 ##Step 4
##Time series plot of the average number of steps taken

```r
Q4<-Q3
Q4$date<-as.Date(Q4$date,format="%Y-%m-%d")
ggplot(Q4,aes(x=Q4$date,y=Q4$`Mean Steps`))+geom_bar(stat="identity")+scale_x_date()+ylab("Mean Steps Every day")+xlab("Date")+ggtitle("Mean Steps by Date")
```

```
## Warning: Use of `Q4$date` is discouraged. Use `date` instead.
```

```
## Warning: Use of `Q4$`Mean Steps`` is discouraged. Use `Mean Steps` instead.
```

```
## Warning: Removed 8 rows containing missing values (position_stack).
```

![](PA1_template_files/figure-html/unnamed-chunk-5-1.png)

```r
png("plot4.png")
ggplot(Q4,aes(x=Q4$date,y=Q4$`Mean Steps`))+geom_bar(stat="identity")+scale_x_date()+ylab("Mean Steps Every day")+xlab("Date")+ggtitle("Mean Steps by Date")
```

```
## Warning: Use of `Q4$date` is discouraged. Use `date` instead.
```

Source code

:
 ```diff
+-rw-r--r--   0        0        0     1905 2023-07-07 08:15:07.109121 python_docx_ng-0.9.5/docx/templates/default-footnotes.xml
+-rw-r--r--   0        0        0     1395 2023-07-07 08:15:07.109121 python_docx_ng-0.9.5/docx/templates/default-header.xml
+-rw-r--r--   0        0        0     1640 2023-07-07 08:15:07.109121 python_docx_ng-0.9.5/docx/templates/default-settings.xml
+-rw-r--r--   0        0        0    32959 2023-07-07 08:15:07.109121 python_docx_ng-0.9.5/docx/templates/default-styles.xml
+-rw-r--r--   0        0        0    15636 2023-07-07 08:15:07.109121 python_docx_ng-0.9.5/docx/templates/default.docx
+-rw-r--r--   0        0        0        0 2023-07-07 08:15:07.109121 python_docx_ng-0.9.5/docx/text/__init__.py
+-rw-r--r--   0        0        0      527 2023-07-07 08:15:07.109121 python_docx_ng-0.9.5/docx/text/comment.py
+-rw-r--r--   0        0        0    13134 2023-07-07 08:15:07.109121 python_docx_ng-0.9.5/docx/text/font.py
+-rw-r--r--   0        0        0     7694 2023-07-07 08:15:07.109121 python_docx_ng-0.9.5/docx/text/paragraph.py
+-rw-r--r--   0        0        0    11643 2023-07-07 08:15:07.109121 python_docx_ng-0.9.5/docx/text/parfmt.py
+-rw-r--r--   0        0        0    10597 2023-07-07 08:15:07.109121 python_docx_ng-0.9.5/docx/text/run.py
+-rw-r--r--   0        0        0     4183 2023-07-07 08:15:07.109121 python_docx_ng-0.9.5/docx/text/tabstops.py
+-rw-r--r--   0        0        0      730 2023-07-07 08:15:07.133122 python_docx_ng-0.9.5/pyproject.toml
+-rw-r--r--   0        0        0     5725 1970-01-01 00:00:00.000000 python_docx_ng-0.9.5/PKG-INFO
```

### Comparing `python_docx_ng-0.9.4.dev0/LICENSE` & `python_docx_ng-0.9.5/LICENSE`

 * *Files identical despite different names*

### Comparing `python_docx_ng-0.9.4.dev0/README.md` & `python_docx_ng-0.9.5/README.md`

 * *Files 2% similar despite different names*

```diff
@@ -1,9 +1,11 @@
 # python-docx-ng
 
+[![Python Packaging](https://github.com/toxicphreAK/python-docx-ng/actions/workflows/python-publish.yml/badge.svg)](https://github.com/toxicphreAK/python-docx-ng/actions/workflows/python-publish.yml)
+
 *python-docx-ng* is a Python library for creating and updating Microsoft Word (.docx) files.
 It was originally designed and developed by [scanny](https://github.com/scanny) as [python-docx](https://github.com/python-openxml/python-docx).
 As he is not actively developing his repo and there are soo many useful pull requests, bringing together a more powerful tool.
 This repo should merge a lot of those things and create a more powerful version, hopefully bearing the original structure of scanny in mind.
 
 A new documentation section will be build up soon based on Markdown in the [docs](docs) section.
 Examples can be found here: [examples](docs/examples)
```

▶ [Work to be completed]:
Set down the data above once more so that nothing differs from the original.

▶ [Task result]:
 ##Step 4
##Time series plot of the average number of steps taken

```r
Q4<-Q3
Q4$date<-as.Date(Q4$date,format="%Y-%m-%d")
ggplot(Q4,aes(x=Q4$date,y=Q4$`Mean Steps`))+geom_bar(stat="identity")+scale_x_date()+ylab("Mean Steps Every day")+xlab("Date")+ggtitle("Mean Steps by Date")
```

```
## Warning: Use of `Q4$date` is discouraged. Use `date` instead.
```

```
## Warning: Use of `Q4$`Mean Steps`` is discouraged. Use `Mean Steps` instead.
```

```
## Warning: Removed 8 rows containing missing values (position_stack).
```

![](PA1_template_files/figure-html/unnamed-chunk-5-1.png)

```r
png("plot4.png")
ggplot(Q4,aes(x=Q4$date,y=Q4$`Mean Steps`))+geom_bar(stat="identity")+scale_x_date()+ylab("Mean Steps Every day")+xlab("Date")+ggtitle("Mean Steps by Date")
```

```
## Warning: Use of `Q4$date` is discouraged. Use `date` instead.
```

Source code

:
 ```diff
+-rw-r--r--   0        0        0     1905 2023-07-07 08:15:07.109121 python_docx_ng-0.9.5/docx/templates/default-footnotes.xml
+-rw-r--r--   0        0        0     1395 2023-07-07 08:15:07.109121 python_docx_ng-0.9.5/docx/templates/default-header.xml
+-rw-r--r--   0        0        0     1640 2023-07-07 08:15:07.109121 python_docx_ng-0.9.5/docx/templates/default-settings.xml
+-rw-r--r--   0        0        0    32959 2023-07-07 08:15:07.109121 python_docx_ng-0.9.5/docx/templates/default-styles.xml
+-rw-r--r--   0        0        0    15636 2023-07-07 08:15:07.109121 python_docx_ng-0.9.5/docx/templates/default.docx
+-rw-r--r--   0        0        0        0 2023-07-07 08:15:07.109121 python_docx_ng-0.9.5/docx/text/__init__.py
+-rw-r--r--   0        0        0      527 2023-07-07 08:15:07.109121 python_docx_ng-0.9.5/docx/text/comment.py
+-rw-r--r--   0        0        0    13134 2023-07-07 08:15:07.109121 python_docx_ng-0.9.5/docx/text/font.py
+-rw-r--r--   0        0        0     7694 2023-07-07 08:15:07.109121 python_docx_ng-0.9.5/docx/text/paragraph.py
+-rw-r--r--   0        0        0    11643 2023-07-07 08:15:07.109121 python_docx_ng-0.9.5/docx/text/parfmt.py
+-rw-r--r--   0        0        0    10597 2023-07-07 08:15:07.109121 python_docx_ng-0.9.5/docx/text/run.py
+-rw-r--r--   0        0        0     4183 2023-07-07 08:15:07.109121 python_docx_ng-0.9.5/docx/text/tabstops.py
+-rw-r--r--   0        0        0      730 2023-07-07 08:15:07.133122 python_docx_ng-0.9.5/pyproject.toml
+-rw-r--r--   0        0        0     5725 1970-01-01 00:00:00.000000 python_docx_ng-0.9.5/PKG-INFO
```

### Comparing `python_docx_ng-0.9.4.dev0/LICENSE` & `python_docx_ng-0.9.5/LICENSE`

 * *Files identical despite different names*

### Comparing `python_docx_ng-0.9.4.dev0/README.md` & `python_docx_ng-0.9.5/README.md`

 * *Files 2% similar despite different names*

```diff
@@ -1,9 +1,11 @@
 # python-docx-ng
 
+[![Python Packaging](https://github.com/toxicphreAK/python-docx-ng/actions/workflows/python-publish.yml/badge.svg)](https://github.com/toxicphreAK/python-docx-ng/actions/workflows/python-publish.yml)
+
 *python-docx-ng* is a Python library for creating and updating Microsoft Word (.docx) files.
 It was originally designed and developed by [scanny](https://github.com/scanny) as [python-docx](https://github.com/python-openxml/python-docx).
 As he is not actively developing his repo and there are soo many useful pull requests, bringing together a more powerful tool.
 This repo should merge a lot of those things and create a more powerful version, hopefully bearing the original structure of scanny in mind.
 
 A new documentation section will be build up soon based on Markdown in the [docs](docs) section.
 Examples can be found here: [examples](docs/examples)
```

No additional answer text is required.